US Does Not Win Support Vs. Milosevic
The United States failed to get backing from its allies yesterday to impose new sanctions on Yugoslavia as a way to end violence against Kosovo's ethnic Albanians.
But foreign ministers at the six-nation conference issued a statement insisting on "an urgent start ... to the process of unconditional dialogue with the leader of the Kosovar Albanian community.
"We expect [Yugoslav] President [Slobodan] Milosevic to implement the process of unconditional dialogue and take political responsibility for ensuring that Belgrade engages in serious negotiation on Kosovo's status," the statement said.
The six nations, which oversee the Balkans, agreed to meet again in four weeks "to reassess the situation."
"If Belgrade ... dialogue does not get under way within the next four weeks because of the position of the FRY [Former Republic of Yugoslavia] or Serbian authorities, we shall take steps to apply further measures," the statement said.
This referred to a threat leveled at a meeting in London earlier this month to freeze Yugoslavia's oversees assets, US diplomats said.
Clashing positions at the meeting to discuss the province's future underlined the Clinton administration's difficulty in persuading its allies to put the squeeze on Milosevic.

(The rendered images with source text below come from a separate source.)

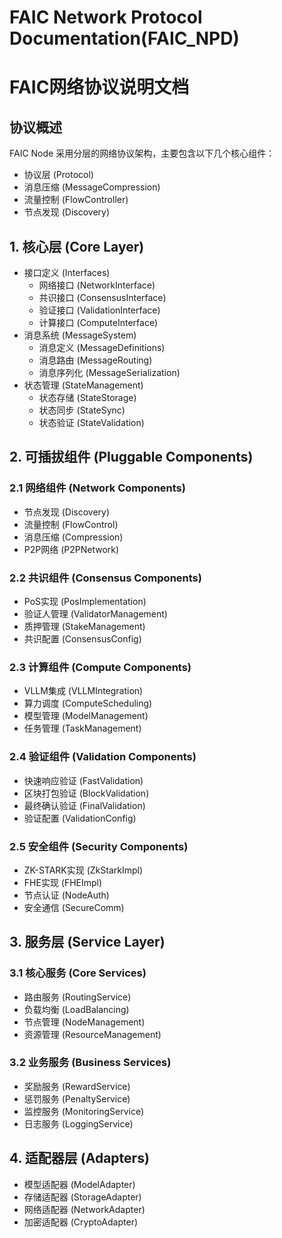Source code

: # FAIC Network Protocol Documentation(FAIC_NPD)
# FAIC网络协议说明文档

## 协议概述
FAIC Node 采用分层的网络协议架构，主要包含以下几个核心组件：
- 协议层 (Protocol)
- 消息压缩 (MessageCompression)
- 流量控制 (FlowController)
- 节点发现 (Discovery)

## 1. 核心层 (Core Layer)
- 接口定义 (Interfaces)
  - 网络接口 (NetworkInterface)
  - 共识接口 (ConsensusInterface)
  - 验证接口 (ValidationInterface)
  - 计算接口 (ComputeInterface)
- 消息系统 (MessageSystem)
  - 消息定义 (MessageDefinitions)
  - 消息路由 (MessageRouting)
  - 消息序列化 (MessageSerialization)
- 状态管理 (StateManagement)
  - 状态存储 (StateStorage)
  - 状态同步 (StateSync)
  - 状态验证 (StateValidation)

## 2. 可插拔组件 (Pluggable Components)

### 2.1 网络组件 (Network Components)
- 节点发现 (Discovery)
- 流量控制 (FlowControl)
- 消息压缩 (Compression)
- P2P网络 (P2PNetwork)

### 2.2 共识组件 (Consensus Components)
- PoS实现 (PosImplementation)
- 验证人管理 (ValidatorManagement)
- 质押管理 (StakeManagement)
- 共识配置 (ConsensusConfig)

### 2.3 计算组件 (Compute Components)
- VLLM集成 (VLLMIntegration)
- 算力调度 (ComputeScheduling)
- 模型管理 (ModelManagement)
- 任务管理 (TaskManagement)

### 2.4 验证组件 (Validation Components)
- 快速响应验证 (FastValidation)
- 区块打包验证 (BlockValidation)
- 最终确认验证 (FinalValidation)
- 验证配置 (ValidationConfig)

### 2.5 安全组件 (Security Components)
- ZK-STARK实现 (ZkStarkImpl)
- FHE实现 (FHEImpl)
- 节点认证 (NodeAuth)
- 安全通信 (SecureComm)

## 3. 服务层 (Service Layer)

### 3.1 核心服务 (Core Services)
- 路由服务 (RoutingService)
- 负载均衡 (LoadBalancing)
- 节点管理 (NodeManagement)
- 资源管理 (ResourceManagement)

### 3.2 业务服务 (Business Services)
- 奖励服务 (RewardService)
- 惩罚服务 (PenaltyService)
- 监控服务 (MonitoringService)
- 日志服务 (LoggingService)

## 4. 适配器层 (Adapters)
- 模型适配器 (ModelAdapter)
- 存储适配器 (StorageAdapter)
- 网络适配器 (NetworkAdapter)
- 加密适配器 (CryptoAdapter)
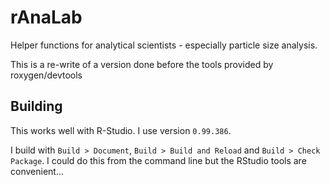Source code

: # rAnaLab
Helper functions for analytical scientists - especially particle size analysis.

This is a re-write of a version done before the tools provided by roxygen/devtools

## Building

This works well with R-Studio. I use version `0.99.386`.

I build with ``Build > Document``, ``Build > Build and Reload`` and ``Build > Check Package``. I could do this from the command line but the RStudio tools are convenient...

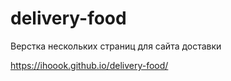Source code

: # delivery-food

Верстка нескольких страниц для сайта доставки

https://ihoook.github.io/delivery-food/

Secretary of State Madeleine Albright opened the one-day conference with a call for additional sanctions on Yugoslavia to pressure it into talks with the ethnic Albanians, European diplomats said.
But Russian Foreign Minister Yevgeny Primakov dissented, saying no new punitive measures were needed, according to the accounts.
Fresh violence in Kosovo on Tuesday added urgency to the foreign ministers' talks, in which Ms. Albright also sought support from Italy, France, and Germany for a tougher line.
Only Britain appears to fully support the US goal of an arms embargo - which requires UN Security Council approval - and a freeze of Yugoslav assets abroad.
Albright urged continued pressure on Milosevic.
"We have too much experience in the former Yugoslavia to settle for half-sincere half measures," she said Tuesday.